- **ПУНКТ ЗАДАНИЯ 1**
Воспроизведите без изменений фрагмент текста о мотиве слепоты, который открывается словами «Мотив слепоты, утраты» и завершается словами «с. 49 – 50].».
- **ПУНКТ ЗАДАНИЯ 2**
Ответьте по тексту о мотиве слепоты на вопросы:
(а) Произведения каких двух авторов рассматриваются в статье?
(б) Что названо в приведённой цитате главным объектом познания действительности для лирического субъекта?
(в) Какой год указан для стихотворения «Меркнет зрение – сила моя…»?

Специфика семантики пространственных образов ограниченного визуального восприятия может быть рассмотрена на широком материале творчества поэтов второй половины ХХ в. (например, в поэзии В. Корнилова, Б. Ахмадулиной, Т. Бек и др.), в различных аспектах – мифопоэтическом, историческом, гендерном, в контексте различных традиций – античной, библейской, фольклорной. В данной статье пространство слепоты рассматривается в рамках исследования антропологического пространства на примере поэтических произведений двух авторов – А. Тарковского и И. Лиснянской.
Мотив слепоты, утраты зрения, образ слепца занимают существенное место в поэзии Тарковского. Исследователь С.А. Ман-сков отмечает: «”Потеря зрения” в художественной системе А. Тарковского означает выход на другое качество отношений “я – мир”. Согласно высказыванию самого поэта, это вариант другого восприятия мира. <…> “Слепота” не несет “отрицательной трагической” семантики. Главным объектом познания действительности для лирического субъекта является соносфера (от греч. сонос – звук), поэтому зрение выступает вторичным по сравнению со слухом, артикулированием и тактильными ощущениями. Мотив слепоты несет собой семантику перехода / погружения из макромира в микромир» [6, с. 49 – 50].
В автобиографическом аспекте тема слепоты, связанная с темой старости, проявляется в стихотворении Тарковского «Жили-были»:
Брата старшего убили,
И отец уже ослеп [7, Т. I, с. 340].
В стихотворении Тарковского «Явь и речь» возникает тема зрения / слепоты, заяв- ленная в первых строках текста, уже в ином, метафорическом значении:
Его животворящему началу [Там же, с. 211].
Знаменательно, что в нем тема зрения связана с темой обретения силы:
О явь и речь, зрачки расширьте мне
И причастите вашей царской мощи [Там же].
В поэзии Тарковского мотив утраты зрения непосредственно соотнесен с антропологической моделью пространства старости. Пример тому – стихотворение «Меркнет зрение – сила моя…» (1977). Оно может быть интерпретировано двояко. С одной стороны, жанр стихотворения тяготеет к лирическому портрету, который маркирован рядом узнаваемых читателем фактов биографии Л.Н. Толстого ( как на пашне седые волы ), в особенности – последних дней его жизни ( И под сенью случайного крова / Загореться посмертно, как слово ) [7, т. I, с. 344]. С другой стороны, это философское воплощение темы художника, постигшего высшую мудрость, обретение которой обусловлено не только его даром, но и жизненным опытом, сопряженным с жертвенностью, утратами. Знаменательно, что с первых же строк стихотворения «Меркнет зрение – сила моя…» обозначается визуальный топос, обусловленный утратой зрения, которое одновременно интерпретируется как оружие ( два незримых алмазных копья ), как метафора силы (эпитет алмазный ). Все стихотворение пронизано сквозной образностью утраты света божественного ( И не светятся больше ночами / Два крыла у меня за плечами ; Я свеча, я сгорел на пиру ). Жертвенная утрата физического зрения оборачивается новым обретением, пророческим даром, проводником которого является Слово, божественный глагол, а его атрибутикой – горение ( Загореться посмертно, как слово ), несущее свет истины.

Данные извлечённого текста страницы:
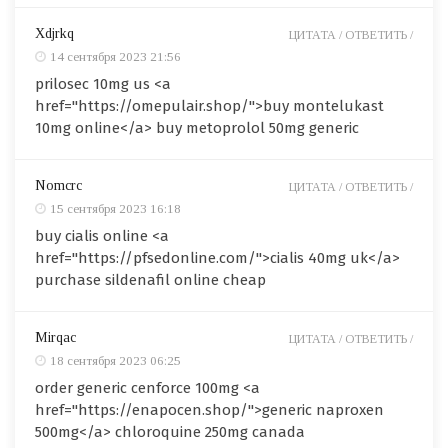
Xdjrkq
ЦИТАТА /
ОТВЕТИТЬ /
14 сентября 2023 21:56
prilosec 10mg us <a
href="https://omepulair.shop/">buy montelukast
10mg online</a> buy metoprolol 50mg generic
Nomcrc
ЦИТАТА /
ОТВЕТИТЬ /
15 сентября 2023 16:18
buy cialis online <a
href="https://pfsedonline.com/">cialis 40mg uk</a>
purchase sildenafil online cheap
Mirqac
ЦИТАТА /
ОТВЕТИТЬ /
18 сентября 2023 06:25
order generic cenforce 100mg <a
href="https://enapocen.shop/">generic naproxen
500mg</a> chloroquine 250mg canada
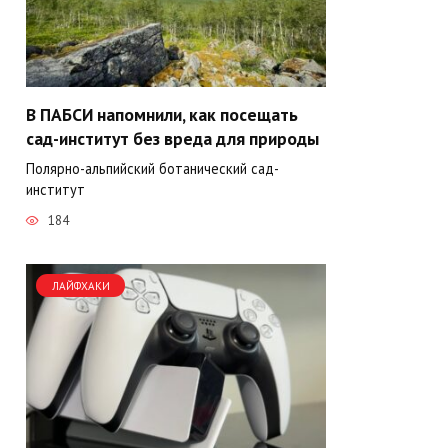
В ПАБСИ напомнили, как посещать
сад-институт без вреда для природы
Полярно-альпийский ботанический сад-
институт
184
ЛАЙФХАКИ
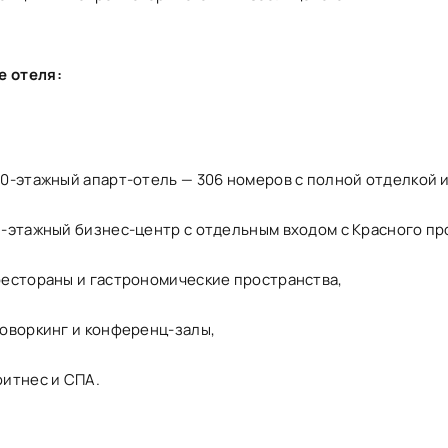
е отеля:
30-этажный апарт-отель — 306 номеров с полной отделкой 
8-этажный бизнес-центр с отдельным входом с Красного пр
рестораны и гастрономические пространства,
коворкинг и конференц-залы,
фитнес и СПА.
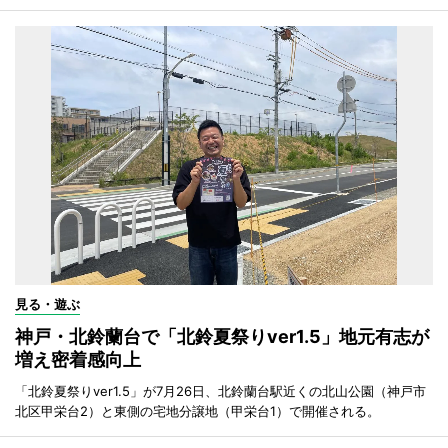
見る・遊ぶ
神戸・北鈴蘭台で「北鈴夏祭りver1.5」地元有志が
増え密着感向上
「北鈴夏祭りver1.5」が7月26日、北鈴蘭台駅近くの北山公園（神戸市
北区甲栄台2）と東側の宅地分譲地（甲栄台1）で開催される。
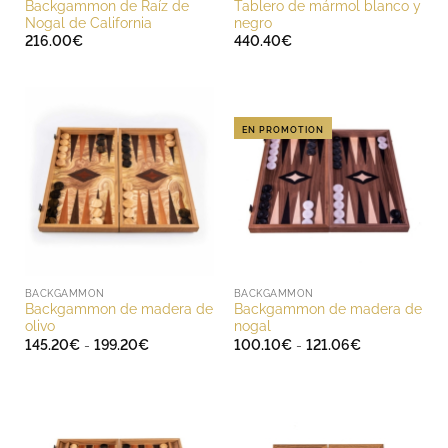
Backgammon de Raíz de
Tablero de mármol blanco y
Nogal de California
negro
216.00
€
440.40
€
EN PROMOTION
BACKGAMMON
BACKGAMMON
Backgammon de madera de
Backgammon de madera de
olivo
nogal
Rango
Rango
145.20
€
-
199.20
€
100.10
€
-
121.06
€
de
de
precios:
precios:
desde
desde
145.20€
100.10€
hasta
hasta
199.20€
121.06€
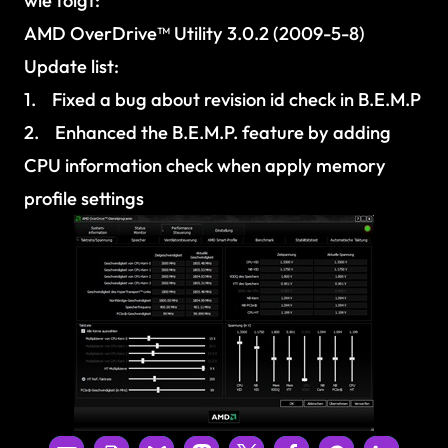
wie folgt:
AMD OverDrive™ Utility 3.0.2 (2009-5-8)
Update list:
1. Fixed a bug about revision id check in B.E.M.P
2. Enhanced the B.E.M.P. feature by adding
CPU information check when apply memory
profile settings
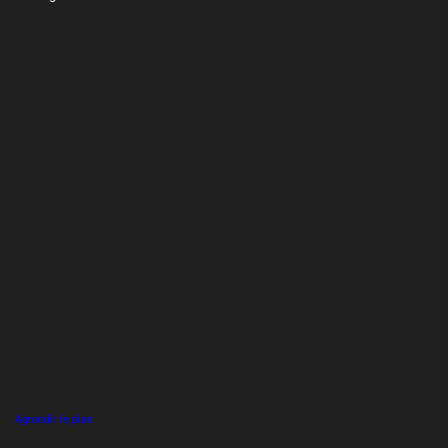
Agrandir le plan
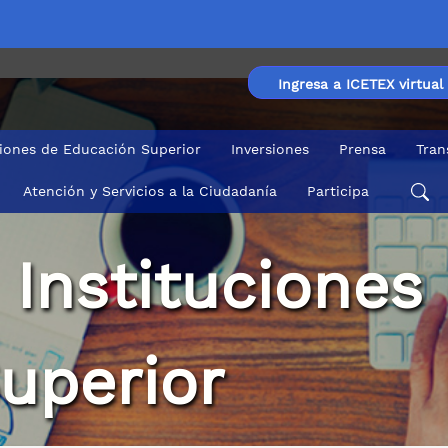
Ingresa a ICETEX virtual
ciones de Educación Superior
Inversiones
Prensa
Tran
Atención y Servicios a la Ciudadanía
Participa
 Instituciones
uperior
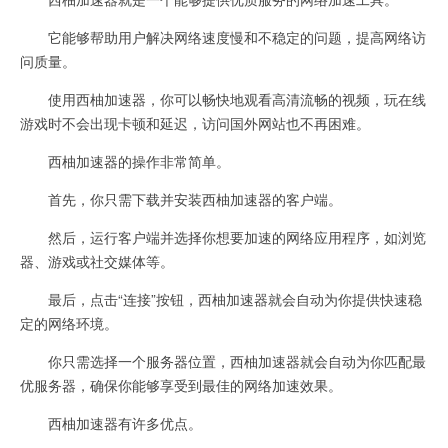
它能够帮助用户解决网络速度慢和不稳定的问题，提高网络访
问质量。
使用西柚加速器，你可以畅快地观看高清流畅的视频，玩在线
游戏时不会出现卡顿和延迟，访问国外网站也不再困难。
西柚加速器的操作非常简单。
首先，你只需下载并安装西柚加速器的客户端。
然后，运行客户端并选择你想要加速的网络应用程序，如浏览
器、游戏或社交媒体等。
最后，点击“连接”按钮，西柚加速器就会自动为你提供快速稳
定的网络环境。
你只需选择一个服务器位置，西柚加速器就会自动为你匹配最
优服务器，确保你能够享受到最佳的网络加速效果。
西柚加速器有许多优点。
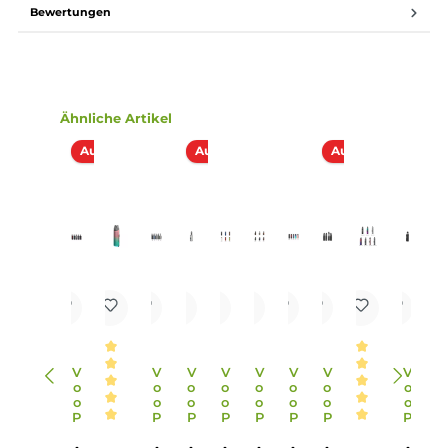
Aktivierung erfolgt bequem über eine integrierte
Zugautomatik.
5. Welche Pods und Coils sind im Lieferumfang des Argus P
Kits enthalten?
Im Lieferumfang des Argus P1s Kits sind zwei Argus Pods 
festverbauten Mesh Coils enthalten, die eine hervorragend
Geschmackswiedergabe und Dampfproduktion bieten.
6. Welche technischen Daten sind für das Argus P1s Kit
relevant?
Das Kit bietet eine Ausgangsleistung von 5 bis 25 Watt, ein
Akkukapazität von 800 mAh, moderne Sicherheitsfunktio
und die Möglichkeit der Nutzung von ITO-M Coils.
7. Welche Informationen geben die LED Anzeige und die R
Lichteffekte des Kits?
Die dreistufige LED Anzeige informiert über Betriebsstatus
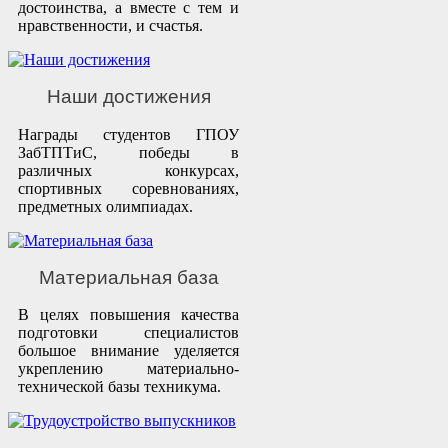
достоинства, а вместе с тем и
нравственности, и счастья.
Наши достижения
Награды студентов ГПОУ
ЗабТПТиС, победы в
различных конкурсах,
спортивных соревнованиях,
предметных олимпиадах.
Материальная база
В целях повышения качества
подготовки специалистов
большое внимание уделяется
укреплению материально-
технической базы техникума.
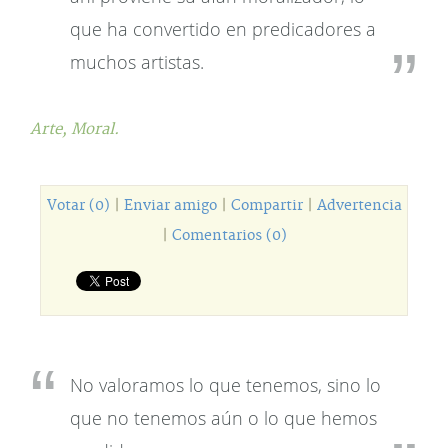
que ha convertido en predicadores a
muchos artistas.
Arte,
Moral.
Votar (0)
|
Enviar amigo
|
Compartir
|
Advertencia
|
Comentarios (0)
No valoramos lo que tenemos, sino lo
que no tenemos aún o lo que hemos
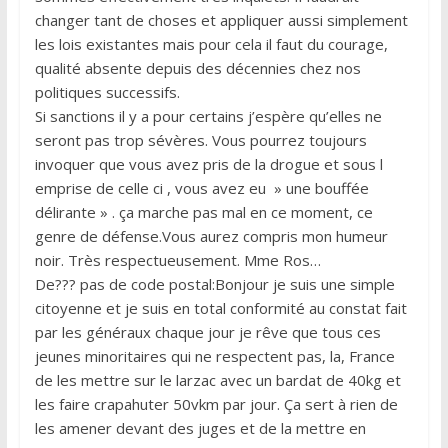
changer tant de choses et appliquer aussi simplement
les lois existantes mais pour cela il faut du courage,
qualité absente depuis des décennies chez nos
politiques successifs.
Si sanctions il y a pour certains j’espère qu’elles ne
seront pas trop sévères. Vous pourrez toujours
invoquer que vous avez pris de la drogue et sous l
emprise de celle ci , vous avez eu » une bouffée
délirante » . ça marche pas mal en ce moment, ce
genre de défense.Vous aurez compris mon humeur
noir. Très respectueusement. Mme Ros…
De??? pas de code postal:Bonjour je suis une simple
citoyenne et je suis en total conformité au constat fait
par les généraux chaque jour je rêve que tous ces
jeunes minoritaires qui ne respectent pas, la, France
de les mettre sur le larzac avec un bardat de 40kg et
les faire crapahuter 50vkm par jour. Ça sert à rien de
les amener devant des juges et de la mettre en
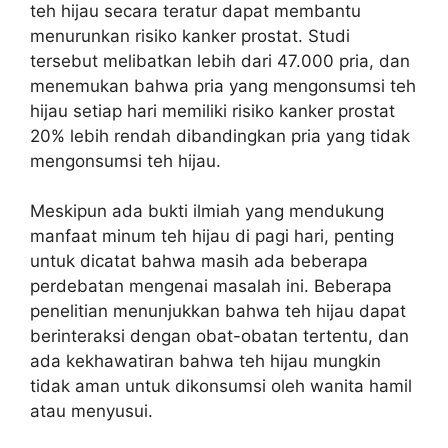
teh hijau secara teratur dapat membantu
menurunkan risiko kanker prostat. Studi
tersebut melibatkan lebih dari 47.000 pria, dan
menemukan bahwa pria yang mengonsumsi teh
hijau setiap hari memiliki risiko kanker prostat
20% lebih rendah dibandingkan pria yang tidak
mengonsumsi teh hijau.
Meskipun ada bukti ilmiah yang mendukung
manfaat minum teh hijau di pagi hari, penting
untuk dicatat bahwa masih ada beberapa
perdebatan mengenai masalah ini. Beberapa
penelitian menunjukkan bahwa teh hijau dapat
berinteraksi dengan obat-obatan tertentu, dan
ada kekhawatiran bahwa teh hijau mungkin
tidak aman untuk dikonsumsi oleh wanita hamil
atau menyusui.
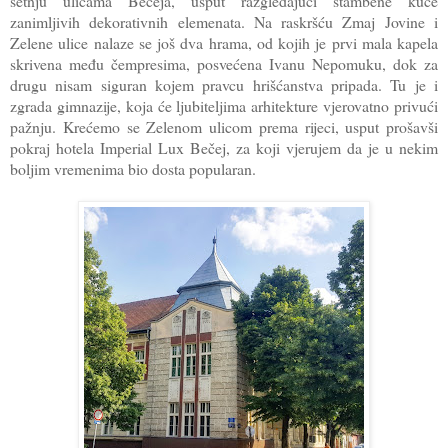
šetnju ulicama Bečeja, usput razgledajući stambene kuće
zanimljivih dekorativnih elemenata. Na raskršću Zmaj Jovine i
Zelene ulice nalaze se još dva hrama, od kojih je prvi mala kapela
skrivena među čempresima, posvećena Ivanu Nepomuku, dok za
drugu nisam siguran kojem pravcu hrišćanstva pripada. Tu je i
zgrada gimnazije, koja će ljubiteljima arhitekture vjerovatno privući
pažnju. Krećemo se Zelenom ulicom prema rijeci, usput prošavši
pokraj hotela Imperial Lux Bečej, za koji vjerujem da je u nekim
boljim vremenima bio dosta popularan.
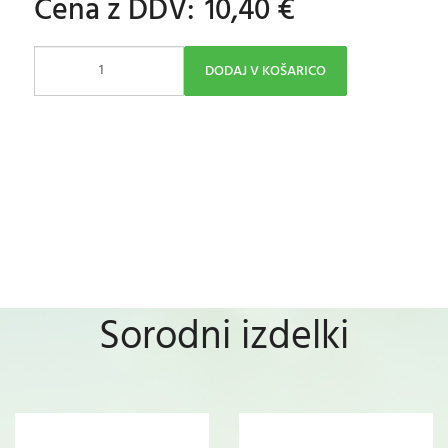
Cena z DDV:
10,40 €
DODAJ V KOŠARICO
Sorodni izdelki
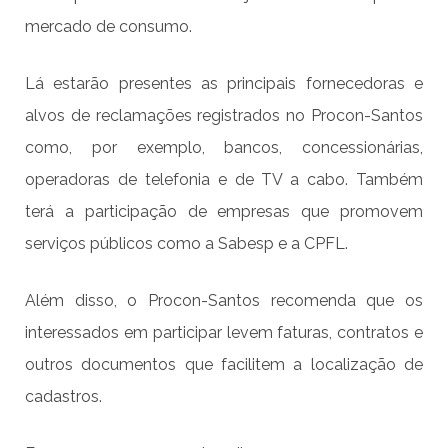
mercado de consumo.
Lá estarão presentes as principais fornecedoras e
alvos de reclamações registrados no Procon-Santos
como, por exemplo, bancos, concessionárias,
operadoras de telefonia e de TV a cabo. Também
terá a participação de empresas que promovem
serviços públicos como a Sabesp e a CPFL.
Além disso, o Procon-Santos recomenda que os
interessados em participar levem faturas, contratos e
outros documentos que facilitem a localização de
cadastros.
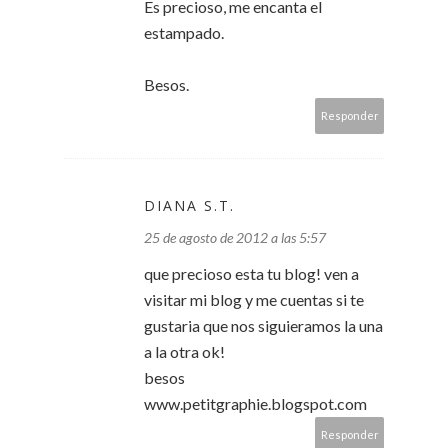
Es precioso, me encanta el
estampado.
Besos.
Responder
DIANA S.T.
25 de agosto de 2012 a las 5:57
que precioso esta tu blog! ven a
visitar mi blog y me cuentas si te
gustaria que nos siguieramos la una
a la otra ok!
besos
www.petitgraphie.blogspot.com
Responder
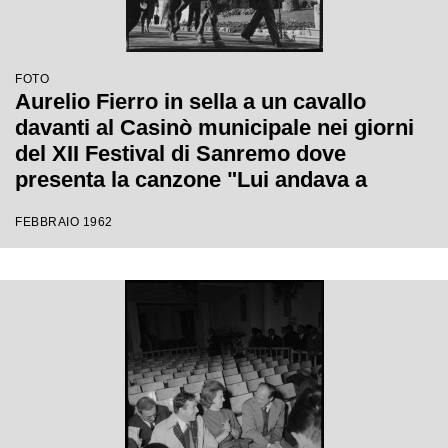
FOTO
Aurelio Fierro in sella a un cavallo
davanti al Casinò municipale nei giorni
del XII Festival di Sanremo dove
presenta la canzone "Lui andava a
cavallo"
FEBBRAIO 1962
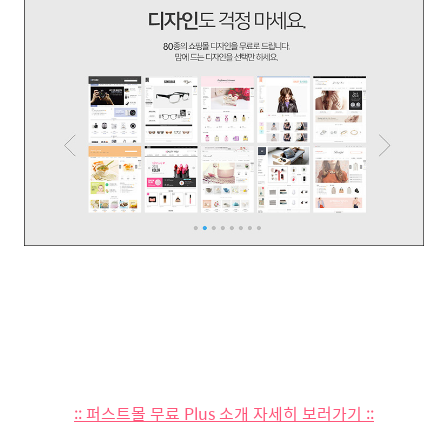
:: 퍼스트몰 무료 Plus 소개 자세히 보러가기 ::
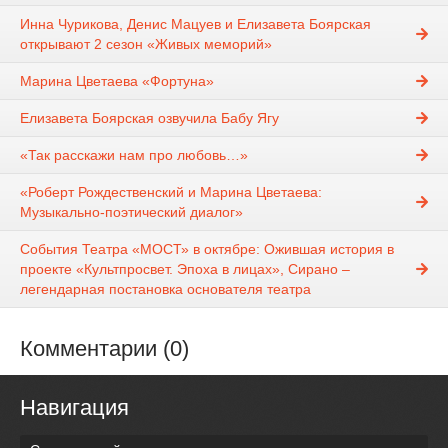
Инна Чурикова, Денис Мацуев и Елизавета Боярская
открывают 2 сезон «Живых меморий»
Марина Цветаева «Фортуна»
Елизавета Боярская озвучила Бабу Ягу
«Так расскажи нам про любовь…»
«Роберт Рождественский и Марина Цветаева:
Музыкально-поэтический диалог»
События Театра «МОСТ» в октябре: Ожившая история в
проекте «Культпросвет. Эпоха в лицах», Сирано –
легендарная постановка основателя театра
Комментарии (0)
Навигация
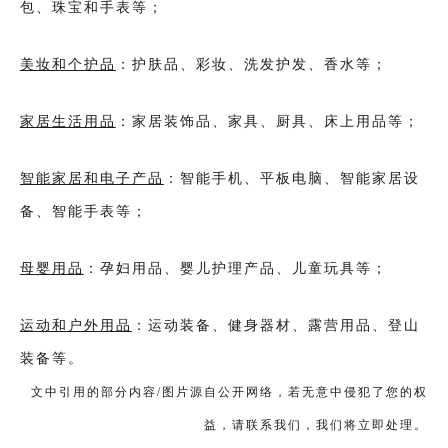
包、珠宝和手表等；
美妆和个护品
：护肤品、彩妆、洗发护发、香水等；
家居生活用品
：家居装饰品、家具、厨具、床上用品等；
智能家居和电子产品
：智能手机、平板电脑、智能家居设
备、智能手表等；
母婴用品
：孕妇用品、婴儿护理产品、儿童玩具等；
运动和户外用品
：运动装备、健身器材、露营用品、登山
装备等。
文中引用的部分内容/图片源自公开网络，若无意中侵犯了您的权
益，请联系我们，我们将立即处理。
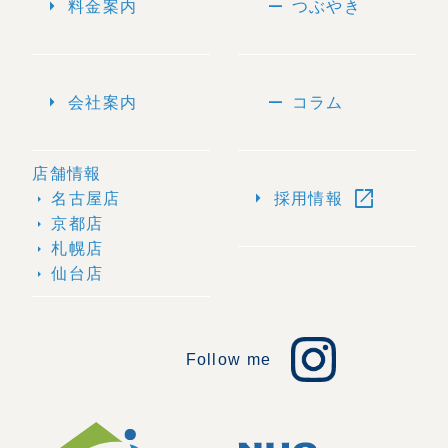
arrow_right
remove
料金案内
つぶやき
arrow_right
remove
会社案内
コラム
店舗情報
open_in_new
arrow_right
名古屋店
採用情報
arrow_right
京都店
arrow_right
札幌店
arrow_right
仙台店
arrow_right
Follow me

- **ПОЛЕ ОТВЕТА 1**
Мотив слепоты, утраты зрения, образ слепца занимают существенное место в поэзии Тарковского. Исследователь С.А. Ман-сков отмечает: «”Потеря зрения” в художественной системе А. Тарковского означает выход на другое качество отношений “я – мир”. Согласно высказыванию самого поэта, это вариант другого восприятия мира. <…> “Слепота” не несет “отрицательной трагической” семантики. Главным объектом познания действительности для лирического субъекта является соносфера (от греч. сонос – звук), поэтому зрение выступает вторичным по сравнению со слухом, артикулированием и тактильными ощущениями. Мотив слепоты несет собой семантику перехода / погружения из макромира в микромир» [6, с. 49 – 50].

- **ПОЛЕ ОТВЕТА 2**
(а) А. Тарковского и И. Лиснянской.
(б) Соносфера.
(в) 1977.